-- Sayfa Alıntısı --
VERGİ HUKUKUNA İLİŞKİN MAKALEMİZ

LİMİTED ŞİRKETLERİN BORÇLARINDAN DOLAYI VERGİ DAİRESİ TARAFINDAN ŞİRKET ADINA 6183 SAYILI KANUNDA SAYILAN TÜM TAKİP YOLLARININ TÜKETİLMEDEN ŞİRKET ORTAĞI ADINA DÜZENLENEN ÖDEME EMRİNİN İPTALİ

Şirket borçlarının, şirket yetkililerinden istenebilmesi için vergi dairesince bazı şartların yerine getirilmesi gerekmektedir.

6183 sayılı yasanın mükerrer 35. Maddesinde olan Limited şirketlerin; “Limited şirket ortakları, şirketten tamamen veya kısmen tahsil edilemeyen veya tahsil edilemeyeceği anlaşılan amme alacağından sermaye hisseleri oranında doğrudan doğruya sorumlu olurlar ve ilgili Kanun hükümleri gereğince takibe tabi tutulurlar.”

Ortağın şirketteki sermaye payını devretmesi halinde, payı devreden ve devralan şahıslar devir öncesine ait amme alacaklarının ödenmesinden birinci fıkra hükmüne göre müteselsilen sorumlu tutulur.

Amme alacağının doğduğu ve ödenmesi gerektiği zamanlarda pay sahiplerinin farklı şahıslar olmaları halinde bu şahıslar, amme alacağının ödenmesinden birinci fıkra hükmüne göre müteselsilen sorumlu tutulur.’’ hükmü doğrultusunda durumun incelenmesi gerekmektedir.

6183 sayılı kanunun Ödeme emri başlıklı 58. Maddesi; “……böyle bir borcu olmadığı veya kısmen ödediği veya zamanaşımına uğradığı hakkında tebliğ tarihinden itibaren 7 gün içinde alacaklı tahsil dairesine ait itiraz işlerine bakan vergi itiraz komisyonu nezdinde itirazda bulunabilir. İtirazın şekli, incelenmesi ve itiraz incelemelerinin iadesi hususlarında Vergi Usul Kanunu hükümleri tatbik olunur.” şeklinde düzenlenmiştir.

Vergi Usul Kanunu Tebliğ Esasları başlıklı 93. maddesinde “Tahakkuk fişinden gayri, vergilendirme ile ilgili olup, hüküm ifade eden bilumum vesikalar ve yazılar adresleri bilinen gerçek ve tüzel kişilere posta vasıtasıyla il muhabirli taahhütlü olarak, adresleri bilinmeyenlere ilân yolu ile tebliğ edilir.” hükmü amirdir.

-- Veri Kümesi İçeriği --
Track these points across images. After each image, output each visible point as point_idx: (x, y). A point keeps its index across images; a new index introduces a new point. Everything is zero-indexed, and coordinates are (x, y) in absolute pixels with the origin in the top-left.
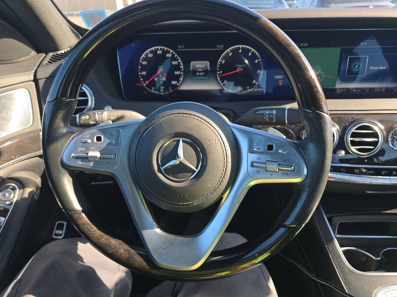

-- Metni İnceleyin --
• A. Vergi hukuku makalesine göre, 6183 sayılı Kanunun 58. maddesi uyarınca ödeme emrine tebliğ tarihinden itibaren kaç gün içinde itiraz edilebilir?
• B. Vergi hukuku makalesinin "LİMİTED ŞİRKETLERİN BORÇLARINDAN" sözleriyle başlayıp "yerine getirilmesi gerekmektedir." sözlerine kadar devam eden bölümünü hiçbir değişiklik yapmadan yazınız.

-- Görev Sonuçları --
• A. Tebliğ tarihinden itibaren 7 gün içinde.

• B.
LİMİTED ŞİRKETLERİN BORÇLARINDAN DOLAYI VERGİ DAİRESİ TARAFINDAN ŞİRKET ADINA 6183 SAYILI KANUNDA SAYILAN TÜM TAKİP YOLLARININ TÜKETİLMEDEN ŞİRKET ORTAĞI ADINA DÜZENLENEN ÖDEME EMRİNİN İPTALİ

Şirket borçlarının, şirket yetkililerinden istenebilmesi için vergi dairesince bazı şartların yerine getirilmesi gerekmektedir.